|Christmas Polyptych, Francis Hoyland, 1961|
I studied this piece for a semester as an undergraduate in Westmont in Form and Analysis. I quickly learned that it had nothing to do with weather patterns and most everything to do with American composer John Adams' (b. 1947) desire to make his own Handel's Messiah. The lengthy, two-part piece is a patchwork of texts including the Bible, Gnostic Gospels, Spanish Poetry, Hildegard of Bingen, and Middle English mystery plays. The strong Hispanic influence gives it a raw and fervid religiosity and mysticism and poetry by women highlight the miraculousness, pain, subjectivity, life/death of birth.

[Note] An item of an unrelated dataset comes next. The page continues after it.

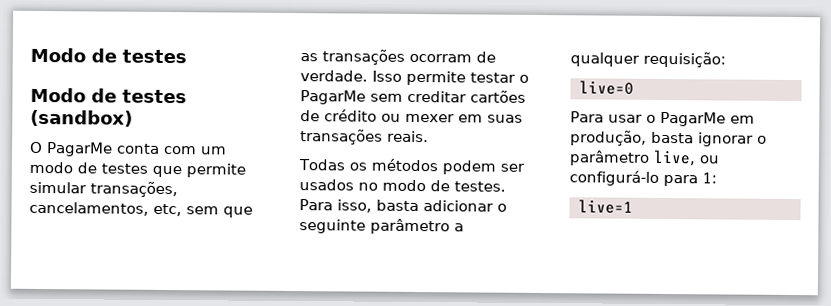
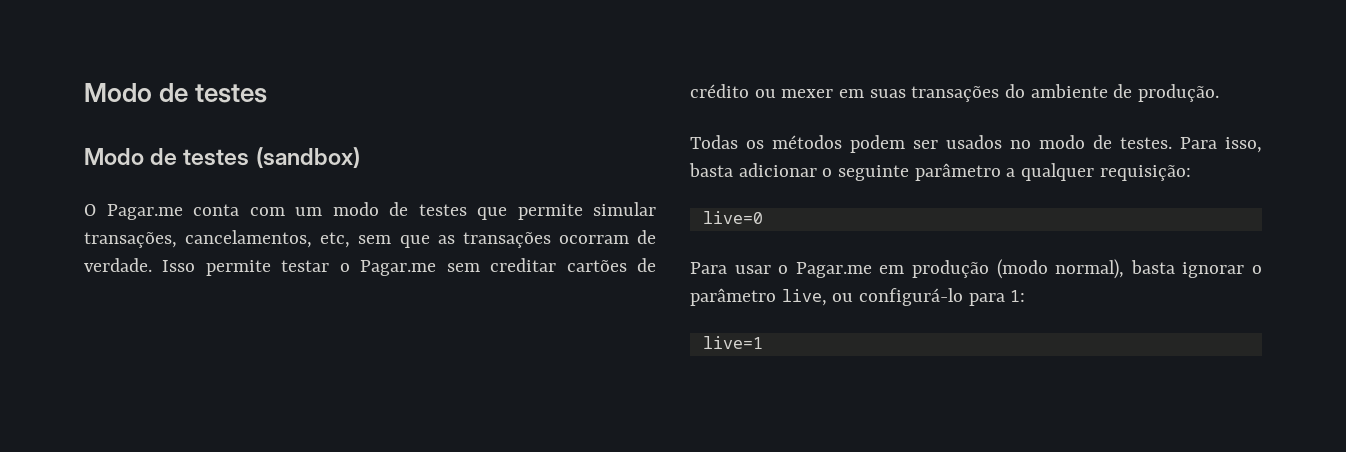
[46,142,113,157] PagarMe -> [106,204,183,220] Pagar.me
[300,90,366,105] PagarMe -> [360,260,437,276] Pagar.me
[387,130,429,143] reais. -> [1005,84,1220,102] do ambiente de produção.
[660,111,755,127] [570,130,647,146] PagarMe em produção, -> [795,259,1125,279] Pagar.me em produção (modo normal),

Musically Adams uses minimalistic devices with changing but organic rhythms, a plethora of interesting percussion, and the alien sound of three countertenors for the angel Gabriel and elsewhere. One of my favorite parts is The Babe Lept in Her Womb from Part I, the piece right before a rendition of the Magnificat. At the end of the class we were able to watch a live performance of this piece in Disney Hall in Los Angeles with Dawn Upshaw as the soprano, Esa Pekka Salonen conducting, and the composer himself appearing for the applause at the end. I sat in a balcony for Part I next to an old woman who was not at all pleased that this wasn't Beethoven, but with an excellent view of the percussion section, and got into the first row for Part II!
British painter Francis Hoyland (b. 1930) was inspired by the narrative power of Renaissance Italian painting, especially when presented as a series. He is currently working on a Life of Christ project which is projected to contain some 91 paintings. The Christmas Polyptych reminds me of John Adams' El Niño in the patchwork format, switching from one idea and century to another. It also has a kinship through the shared hatred of war which Adams brings to life with Memorial de Tlatelolco and In the Day of the Great Slaughter from Part II, depicting the Slaughter of the Innocents. Peace in this painting seems focused by Mary's gaze on the lamp hanging from the ceiling. It is a somewhat lonely and fragile hope, surrounded by human woes. Jesus, Mary, and sleepy Joseph are the only ones who are not fleeing. Strangely powerful.